2.1 COMMITMENT. Subject to the provisions of the Loan Documents, each
Lender hereby, severally and not jointly, agrees to extend to Borrower, on or
prior to the Commitment Termination Date, a term Loan, in one or more advances,
in an amount not to exceed its Pro Rata Share of the Maximum Commitment. This
Agreement is a multiple advance term loan facility; therefore, (a) any amount of
the Available Commitment not advanced prior to the close of Agent's banking
business on the Commitment Termination Date shall automatically expire and no
longer be available to Borrower; and (b) no portion of any Loans may be
reborrowed once paid or prepaid.
2.2 MANNER OF BORROWING. So long as the conditions precedent to
borrowing under SECTION 5 have been satisfied, Borrower shall give Agent notice
of the date of each requested Loan hereunder, which notice may be by telephone,
if confirmed in writing, telex, facsimile, or other written communication (the
"REQUEST FOR BORROWING"), and which notice shall be irrevocable and effective
upon receipt by Agent. Each Request for Borrowing shall be in the form attached
hereto as EXHIBIT C (with blanks completed in conformity herewith) and shall be
furnished to Agent at least three (3) Eurodollar Business Days prior to the
requested date of the funding of a Eurodollar Loan, and at least two (2)
Business Days prior to the requested date of funding of a Floating Base Loan.

# EXERCISE PROMPT:
In the loan agreement text, how far ahead of the requested funding date must Agent receive a Request for Borrowing for a Floating Base Loan? The entries are separate material with no connection to the loan agreement text.

# SUPPLIED ENTRIES:

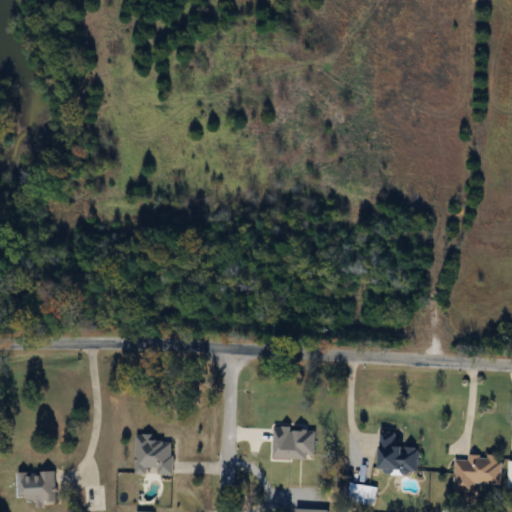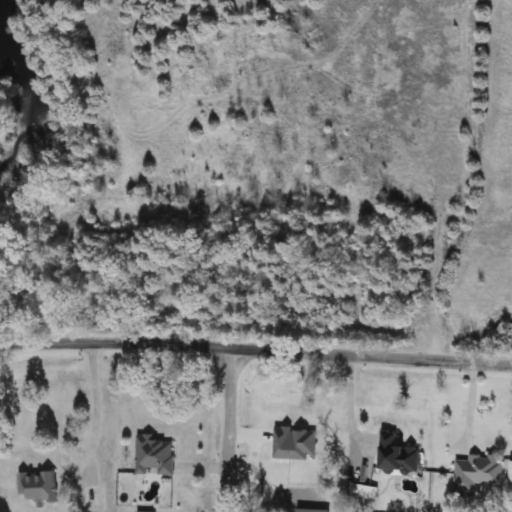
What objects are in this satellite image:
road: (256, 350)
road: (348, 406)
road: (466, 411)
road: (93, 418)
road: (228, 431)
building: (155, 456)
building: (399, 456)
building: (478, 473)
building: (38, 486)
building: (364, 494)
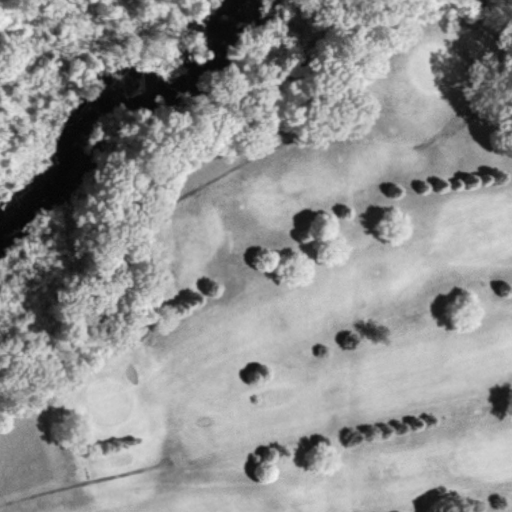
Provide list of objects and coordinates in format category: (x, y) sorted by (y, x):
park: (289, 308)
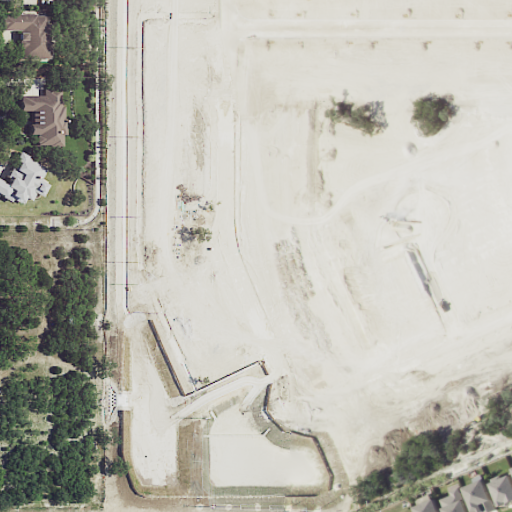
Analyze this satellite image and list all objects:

# ANSWER TO THIS PROBLEM:
At least two (2) Business Days before the requested funding date.